The cops moved out of the vestibule, exiting into the dark night. I watched them sink from view as they headed down the stone steps to the sidewalk.

“Six. Five. Four.”

The red lights from the roofs of the cruisers that had been sweeping through the Rotunda started to pull away; one set of lights—presumably from the ETF van—continued to rotate.

“Three. Two. One.”

I looked at Christine.
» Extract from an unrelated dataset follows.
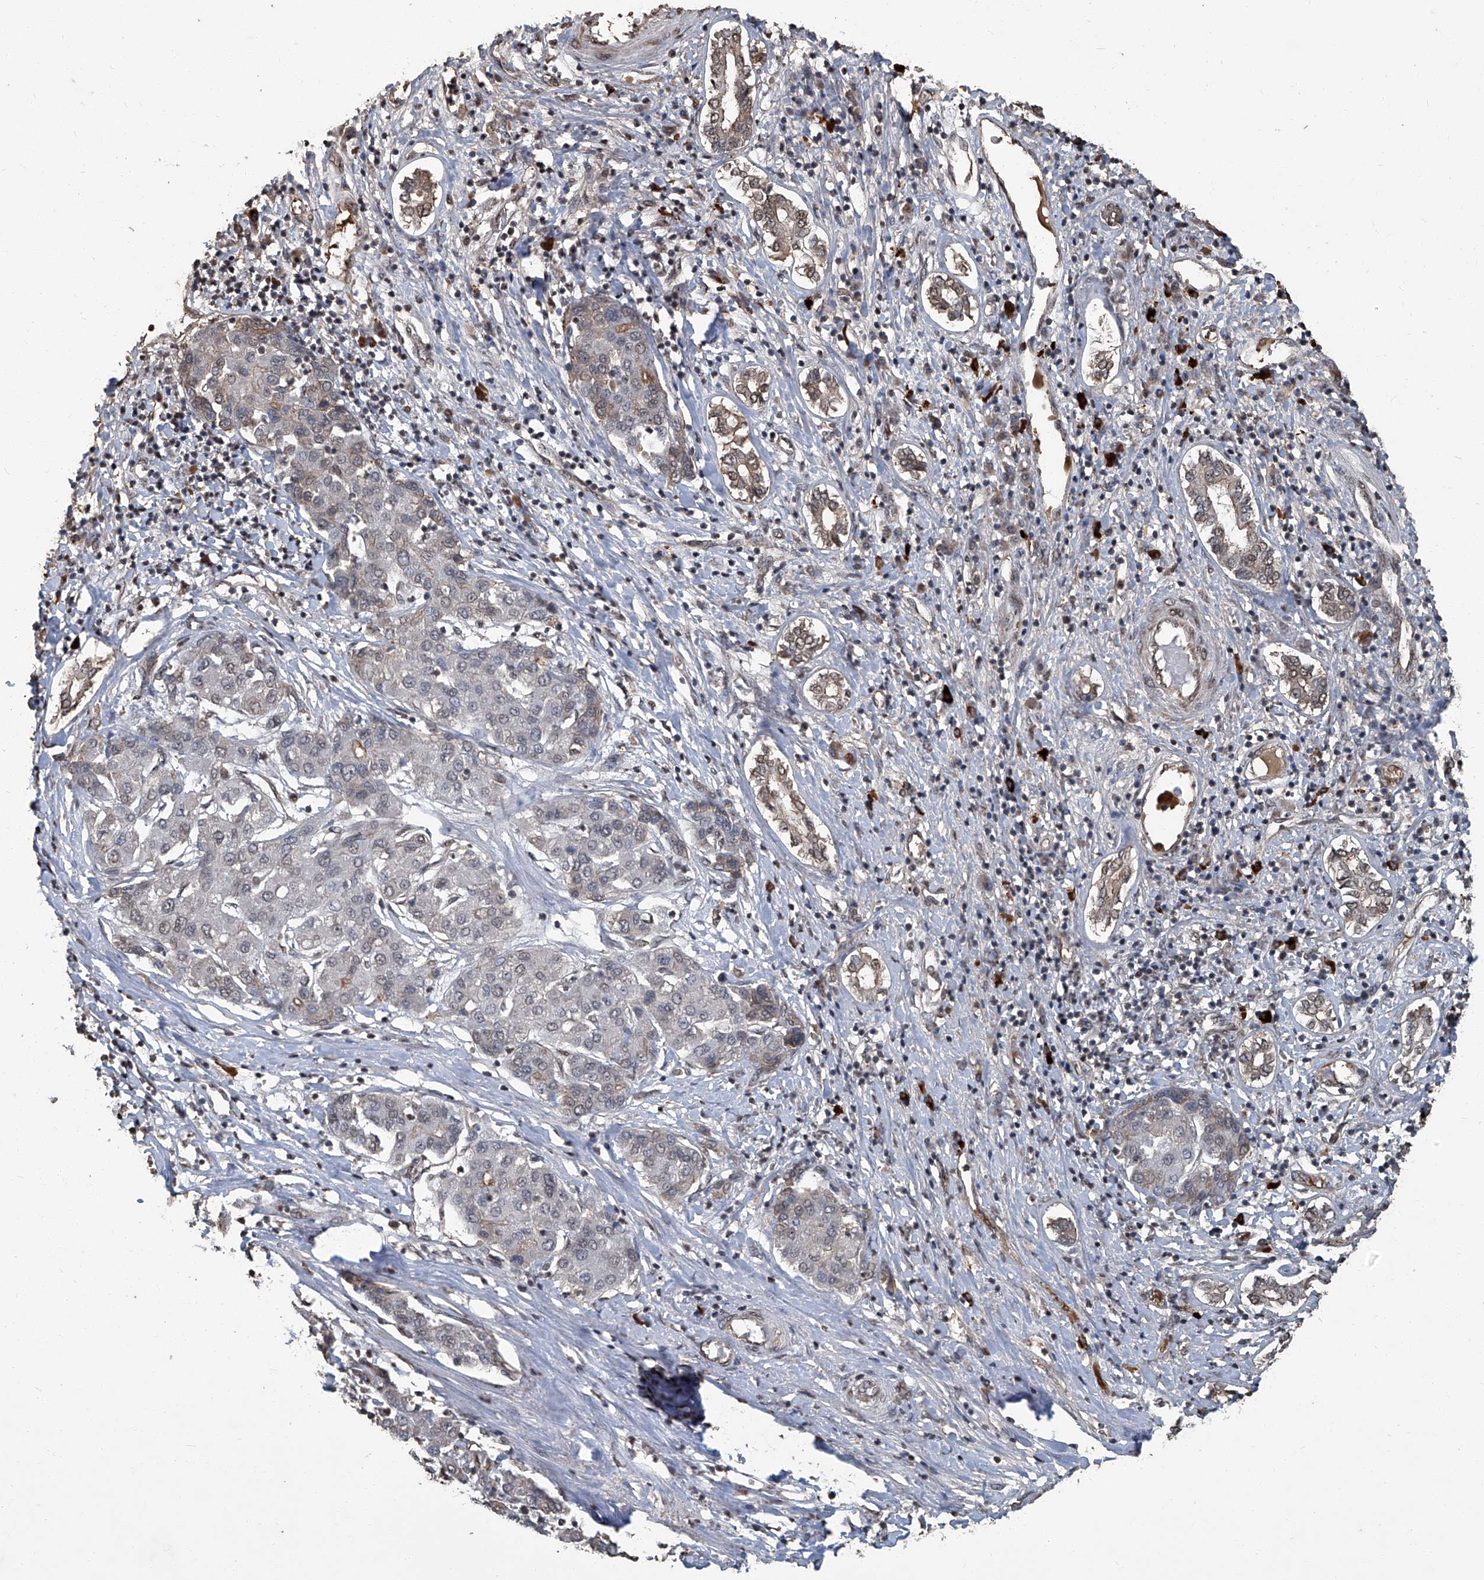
{"staining": {"intensity": "negative", "quantity": "none", "location": "none"}, "tissue": "liver cancer", "cell_type": "Tumor cells", "image_type": "cancer", "snomed": [{"axis": "morphology", "description": "Carcinoma, Hepatocellular, NOS"}, {"axis": "topography", "description": "Liver"}], "caption": "Image shows no protein expression in tumor cells of liver cancer (hepatocellular carcinoma) tissue.", "gene": "GPR132", "patient": {"sex": "male", "age": 65}}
She nodded almost imperceptibly; she knew what was happening, too.

“Zero!” said Cooter.

“All, right,” said J. D. “Let’s move out.”

I’d spent much of the last seven months worrying about what it was going to be like to die—but I hadn’t thought that I would see someone else die before I did. My heart was pounding like the jackhammers we use to break up overburden. J. D., I figured, had only seconds to live.